The individual companies still conduct their own fund drives and nonfire fighting activities.
Fire prevention program
Another step taken by the Borough Council to promote progress in the fire department was the adoption of the short version of the AIA National Fire Code. Since passage of the fire code, two hazardous properties were removed, a larger number of homes and fields were cleared of brush and litter, and other minor hazards were corrected. Businessmen and residents are usually cooperative in abating fire hazards, but the fire code gives the firemen a recourse if an individual declines to remedy an unsafe condition voluntarily.
An assistant chief, a captain and a fireman are designated as fire inspectors and have been trained in applying the code. Inspections are concentrated at present on larger buildings and those where the public assembles. Inspectors answer all complaints or questions presented by residents concerning conditions in any building. At present, complaints are averaging several a week, of which less than 10 percent require formal complaints. The others are investigated and settled informally.
To improve training, state-sponsored fire schools are held annually to teach new members proper practices. A two-day department fire school is held annually in the early autumn. Open oil pit, tank, and partition fires are built to train members. Practices are held either at a large commercial building with a local industrial fire brigade or on a practice ground built by one of the companies as a carnival grounds.
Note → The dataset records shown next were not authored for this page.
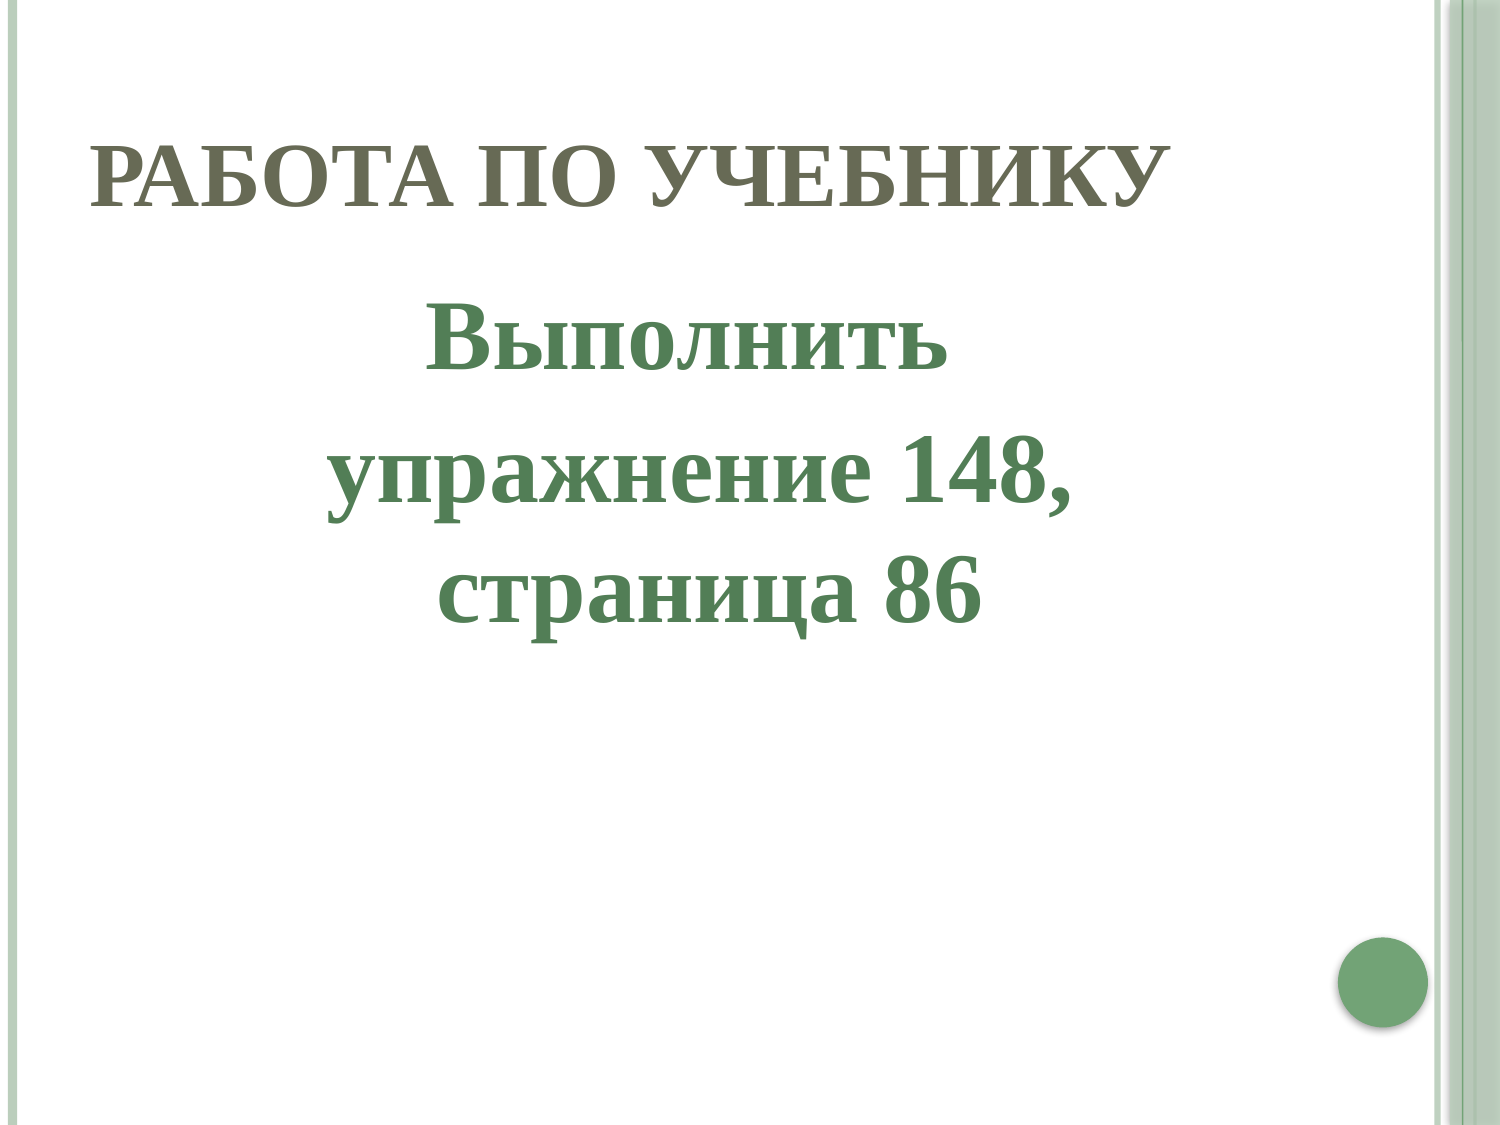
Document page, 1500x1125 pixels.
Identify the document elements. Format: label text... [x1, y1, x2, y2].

list Выполнить упражнение 148, страница 86 [75, 262, 1300, 1062]
title Работа по учебнику [75, 45, 1300, 233]
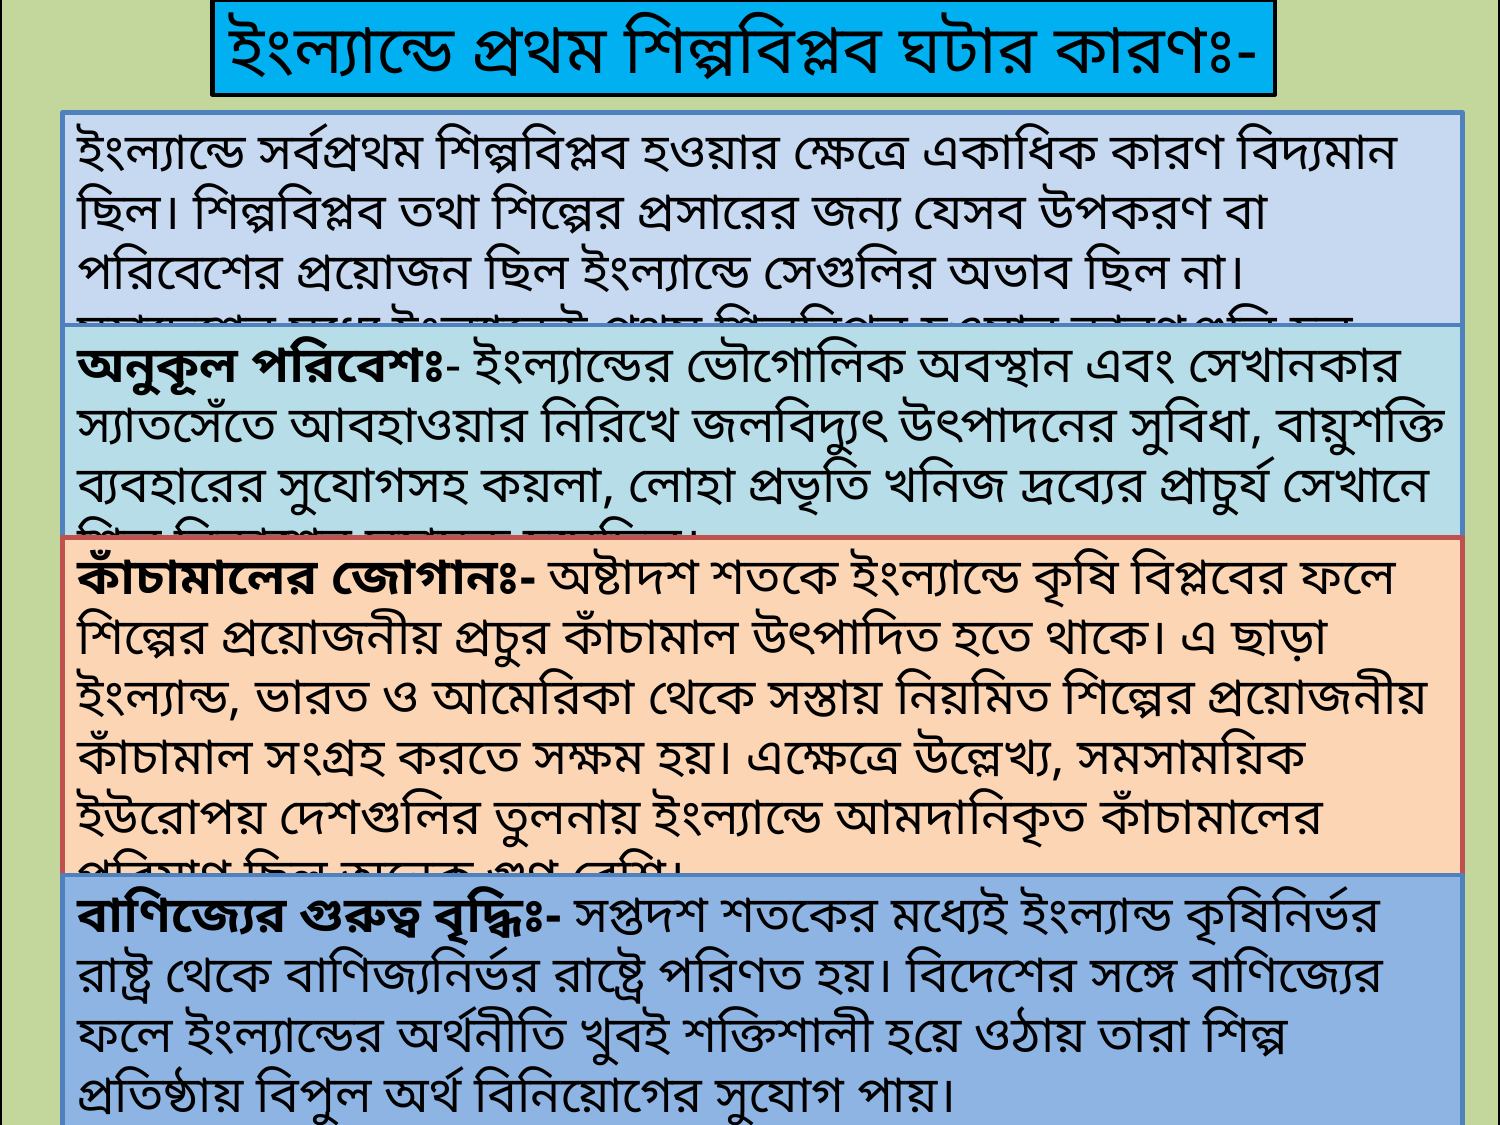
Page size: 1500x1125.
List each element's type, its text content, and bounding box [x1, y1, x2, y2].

text_box ইংল্যান্ডে সর্বপ্রথম শিল্পবিপ্লব হওয়ার ক্ষেত্রে একাধিক কারণ বিদ্যমান ছিল। শিল্পবিপ্লব তথা শিল্পের প্রসারের জন্য যেসব উপকরণ বা পরিবেশের প্রয়োজন ছিল ইংল্যান্ডে সেগুলির অভাব ছিল না। মহাদেশের মধ্যে ইংল্যান্ডেই প্রথম শিল্পবিপ্লব হওয়ার কারণগুলি হল নিম্নরূপ। [60, 110, 1465, 323]
text_box কাঁচামালের জোগানঃ- অষ্টাদশ শতকে ইংল্যান্ডে কৃষি বিপ্লবের ফলে শিল্পের প্রয়োজনীয় প্রচুর কাঁচামাল উৎপাদিত হতে থাকে। এ ছাড়া ইংল্যান্ড, ভারত ও আমেরিকা থেকে সস্তায় নিয়মিত শিল্পের প্রয়োজনীয় কাঁচামাল সংগ্রহ করতে সক্ষম হয়। এক্ষেত্রে উল্লেখ্য, সমসাময়িক ইউরোপয় দেশগুলির তুলনায় ইংল্যান্ডে আমদানিকৃত কাঁচামালের পরিমাণ ছিল অনেক গুণ বেশি। [60, 535, 1465, 873]
text_box ইংল্যান্ডে প্রথম শিল্পবিপ্লব ঘটার কারণঃ- [210, 0, 1277, 97]
text_box বাণিজ্যের গুরুত্ব বৃদ্ধিঃ- সপ্তদশ শতকের মধ্যেই ইংল্যান্ড কৃষিনির্ভর রাষ্ট্র থেকে বাণিজ্যনির্ভর রাষ্ট্রে পরিণত হয়। বিদেশের সঙ্গে বাণিজ্যের ফলে ইংল্যান্ডের অর্থনীতি খুবই শক্তিশালী হয়ে ওঠায় তারা শিল্প প্রতিষ্ঠায় বিপুল অর্থ বিনিয়োগের সুযোগ পায়। [60, 873, 1465, 1125]
text_box [0, 0, 1500, 1125]
text_box অনুকূল পরিবেশঃ- ইংল্যান্ডের ভৌগোলিক অবস্থান এবং সেখানকার স্যাতসেঁতে আবহাওয়ার নিরিখে জলবিদ্যুৎ উৎপাদনের সুবিধা, বায়ুশক্তি ব্যবহারের সুযোগসহ কয়লা, লোহা প্রভৃতি খনিজ দ্রব্যের প্রাচুর্য সেখানে শিল্প বিকাশের সহায়ক হয়েছিল। [60, 323, 1465, 535]
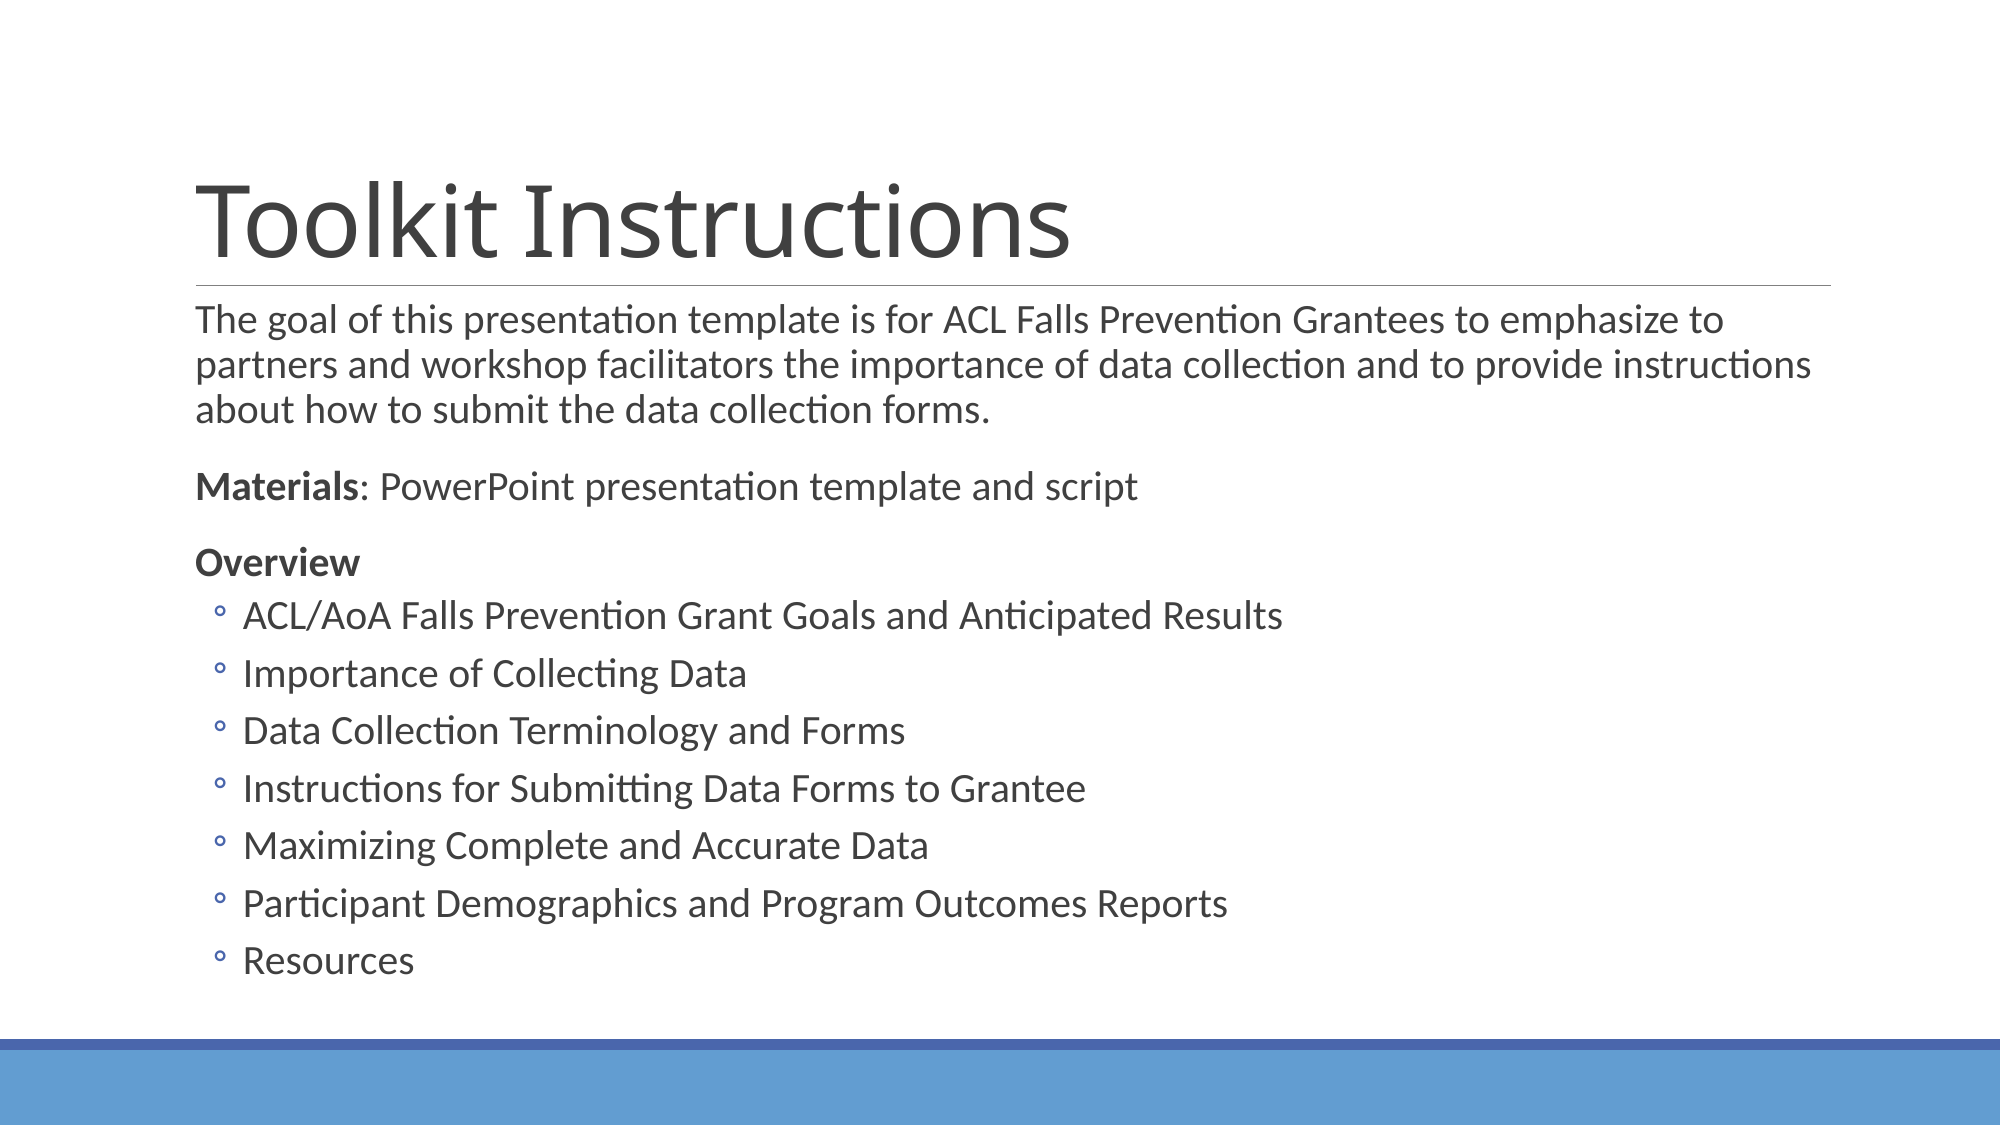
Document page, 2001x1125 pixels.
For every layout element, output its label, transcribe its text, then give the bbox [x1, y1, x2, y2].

The effect of these steps has been to draw together the members of the three companies into a closely knit group. Rather than tolerate hazardous conditions for firemen, the department is doing something to correct them. Firemen also feel they are being prepared for dangerous situations by the training program. These feelings are very important to a department’s morale. Very few volunteers are willing to devote time to preserve an outdated system.
The fireman’s response to these developments is obvious. In the last 18 months, firemen have bought nearly $150,000 in pumpers, 5,000 feet of hose, fittings, breathing apparatus and turnout clothing. Since last March, two 1,250-gpm American LaFrance diesel pumpers were placed in service by the Independent Fire Company and Citizen’s Fire Company, and a John Bean quint with a 65-foot aerial and a 750gpm pump was placed in service by First Ward Fire Company.
Funds for this equipment were raised by the firemen with public assistance and the help of the Borough Council. The council levies a tax for fire protection and makes space available for a fire department office in the municipal building. The council bought the joint alarm system and has recently budgeted money for an air compressor system for the breathing apparatus. In the past, the council bought a hydrant steamer, and provided $2,500 each for the purchase of the two pumpers. Nevertheless, the largest amount of money comes from fund-raising by the firemen, who receive widespread community support.
Explores post sponsored
For some time, the companies have sponsored explorer posts in cooperation with the West Branch Council, Boy Scouts of America. The interest shown by the explorer scouts has assured a regular supply of trained firemen when the explorers reach 18 years of age. The explorers attend training sessions and help keep the apparatus and buildings in good condition. Perhaps just as important, they have interested their parents in fire protection and safety.
Among the projects remaining to be done are the widening of access roads to the Susquehanna River for water supply in rural areas and near large industries and the recruitment of additional firemen.
Among the assets of the South Williamsport Fire Department are the borough councilmen, the supervisors in Armstrong Township, the local school board and a host of other officials willing to help. The same situation exists in business circles and in residential areas. The truth is, it seems that everyone is willing to help. If this does not seem to be the case in other communities, perhaps no one is asking them to help.